State Key Laboratory of Brain and Cognitive Science, Beijing MR Center for Brain Research, Institute of Biophysics, Chinese Academy of Sciences, Beijing, China.
Hum Brain Mapp. 2020 Oct 15;41(15):4442-4453. doi: 10.1002/hbm.25136. Epub 2020 Jul 10.
Visual perceptual decoding is one of the important and challenging topics in cognitive neuroscience. Building a mapping model between visual response signals and visual contents is the key point of decoding. Most previous studies used peak response signals to decode object categories. However, brain activities measured by functional magnetic resonance imaging are a dynamic process with time dependence, so peak signals cannot fully represent the whole process, which may affect the performance of decoding. Here, we propose a decoding model based on long short-term memory (LSTM) network to decode five object categories from multitime response signals evoked by natural images. Experimental results show that the average decoding accuracy using the multitime (2-6 s) response signals is 0.540 from the five subjects, which is significantly higher than that using the peak ones (6 s; accuracy: 0.492; p < .05). In addition, from the perspective of different durations, methods and visual areas, the decoding performances of the five object categories are deeply and comprehensively explored. The analysis of different durations and decoding methods reveals that the LSTM-based decoding model with sequence simulation ability can fit the time dependence of the multitime visual response signals to achieve higher decoding performance. The comparative analysis of different visual areas demonstrates that the higher visual cortex (VC) contains more semantic category information needed for visual perceptual decoding than lower VC.

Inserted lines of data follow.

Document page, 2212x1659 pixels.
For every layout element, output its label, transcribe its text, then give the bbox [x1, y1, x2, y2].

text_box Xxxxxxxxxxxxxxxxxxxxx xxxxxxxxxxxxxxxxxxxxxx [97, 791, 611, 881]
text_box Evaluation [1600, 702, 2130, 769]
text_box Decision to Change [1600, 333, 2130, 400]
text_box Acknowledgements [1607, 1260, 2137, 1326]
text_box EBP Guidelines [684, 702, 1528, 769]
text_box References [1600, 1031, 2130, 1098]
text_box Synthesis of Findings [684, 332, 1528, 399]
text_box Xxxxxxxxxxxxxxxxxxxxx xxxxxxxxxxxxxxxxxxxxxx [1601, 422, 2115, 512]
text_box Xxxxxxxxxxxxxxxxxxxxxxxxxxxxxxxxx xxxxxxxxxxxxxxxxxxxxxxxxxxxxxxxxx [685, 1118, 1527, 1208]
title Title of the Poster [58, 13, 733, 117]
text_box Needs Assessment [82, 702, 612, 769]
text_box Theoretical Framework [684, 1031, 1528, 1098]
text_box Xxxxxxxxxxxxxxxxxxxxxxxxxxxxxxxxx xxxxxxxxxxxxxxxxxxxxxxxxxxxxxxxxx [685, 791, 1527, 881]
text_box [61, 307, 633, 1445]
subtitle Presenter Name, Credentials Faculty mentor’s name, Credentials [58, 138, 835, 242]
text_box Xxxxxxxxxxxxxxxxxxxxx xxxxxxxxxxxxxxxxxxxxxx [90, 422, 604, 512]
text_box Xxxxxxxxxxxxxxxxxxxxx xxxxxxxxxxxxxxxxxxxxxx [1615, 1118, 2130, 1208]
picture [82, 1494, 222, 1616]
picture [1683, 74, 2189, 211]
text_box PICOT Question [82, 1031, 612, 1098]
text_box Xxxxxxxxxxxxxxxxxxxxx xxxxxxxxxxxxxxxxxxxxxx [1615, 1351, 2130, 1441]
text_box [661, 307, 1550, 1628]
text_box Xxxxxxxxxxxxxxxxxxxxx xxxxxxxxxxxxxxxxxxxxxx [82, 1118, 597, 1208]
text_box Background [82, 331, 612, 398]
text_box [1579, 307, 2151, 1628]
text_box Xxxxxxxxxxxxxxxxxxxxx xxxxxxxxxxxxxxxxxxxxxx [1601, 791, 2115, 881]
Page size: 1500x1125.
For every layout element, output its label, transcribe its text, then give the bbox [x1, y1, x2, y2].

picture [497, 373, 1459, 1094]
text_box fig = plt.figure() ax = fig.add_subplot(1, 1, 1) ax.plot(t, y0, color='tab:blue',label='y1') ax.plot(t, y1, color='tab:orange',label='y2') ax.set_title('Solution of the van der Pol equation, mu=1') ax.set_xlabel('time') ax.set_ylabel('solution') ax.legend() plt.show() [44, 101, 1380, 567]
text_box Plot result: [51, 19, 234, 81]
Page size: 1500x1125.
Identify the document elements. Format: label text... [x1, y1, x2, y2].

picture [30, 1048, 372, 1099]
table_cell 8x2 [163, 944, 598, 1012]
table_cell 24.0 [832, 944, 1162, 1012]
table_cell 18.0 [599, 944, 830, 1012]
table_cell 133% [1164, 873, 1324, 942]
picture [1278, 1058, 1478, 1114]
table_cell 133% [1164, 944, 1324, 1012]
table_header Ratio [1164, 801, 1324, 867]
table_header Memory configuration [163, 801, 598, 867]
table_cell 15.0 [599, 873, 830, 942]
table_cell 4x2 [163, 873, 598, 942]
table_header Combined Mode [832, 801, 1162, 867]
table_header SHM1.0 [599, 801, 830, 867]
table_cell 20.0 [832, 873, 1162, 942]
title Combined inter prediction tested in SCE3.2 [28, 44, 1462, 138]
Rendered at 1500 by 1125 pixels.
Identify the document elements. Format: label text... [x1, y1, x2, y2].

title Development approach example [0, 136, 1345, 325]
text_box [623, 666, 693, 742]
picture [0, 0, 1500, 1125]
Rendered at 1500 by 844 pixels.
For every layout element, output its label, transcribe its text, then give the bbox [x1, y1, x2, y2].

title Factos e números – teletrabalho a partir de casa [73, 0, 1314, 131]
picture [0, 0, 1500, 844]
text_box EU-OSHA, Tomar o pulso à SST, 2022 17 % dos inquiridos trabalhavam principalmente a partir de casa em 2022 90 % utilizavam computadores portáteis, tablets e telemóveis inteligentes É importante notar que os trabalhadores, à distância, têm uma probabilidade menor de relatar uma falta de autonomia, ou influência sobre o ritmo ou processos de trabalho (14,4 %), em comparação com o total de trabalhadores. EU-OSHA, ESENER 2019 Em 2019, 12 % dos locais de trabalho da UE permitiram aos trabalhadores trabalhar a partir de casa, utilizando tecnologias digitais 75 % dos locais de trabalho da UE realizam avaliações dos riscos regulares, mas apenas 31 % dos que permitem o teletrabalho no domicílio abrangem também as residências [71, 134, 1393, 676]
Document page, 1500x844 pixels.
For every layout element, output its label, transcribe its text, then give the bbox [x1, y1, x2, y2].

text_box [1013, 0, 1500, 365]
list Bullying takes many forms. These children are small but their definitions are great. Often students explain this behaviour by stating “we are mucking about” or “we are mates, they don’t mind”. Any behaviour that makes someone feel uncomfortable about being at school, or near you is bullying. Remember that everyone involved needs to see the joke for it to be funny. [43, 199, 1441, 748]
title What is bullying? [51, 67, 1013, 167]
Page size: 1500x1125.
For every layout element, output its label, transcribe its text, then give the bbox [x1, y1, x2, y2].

视觉感知解码是认知神经科学中的一个重要且具有挑战性的课题。构建视觉反应信号与视觉内容之间的映射模型是解码的关键。大多数先前的研究都使用峰响应信号来解码物体类别。然而,功能磁共振成像测量的大脑活动是一个具有时间依赖性的动态过程,因此峰信号不能完全代表整个过程,这可能会影响解码的性能。在这里,我们提出了一种基于长短期记忆(LSTM)网络的解码模型,用于从自然图像诱发的多时间响应信号中解码五个物体类别。实验结果表明,来自五个被试者的多时间(2-6 秒)响应信号的平均解码准确率为 0.540,明显高于使用峰信号(6 秒;准确率:0.492;p<.05)的准确率。此外,从不同持续时间、方法和视觉区域的角度,深入全面地探讨了这五个物体类别的解码性能。不同持续时间和解码方法的分析表明,具有序列模拟能力的基于 LSTM 的解码模型可以拟合多时间视觉响应信号的时间依赖性,从而实现更高的解码性能。不同视觉区域的对比分析表明,较高的视觉皮层(VC)比较低的 VC 包含更多用于视觉感知解码的语义类别信息。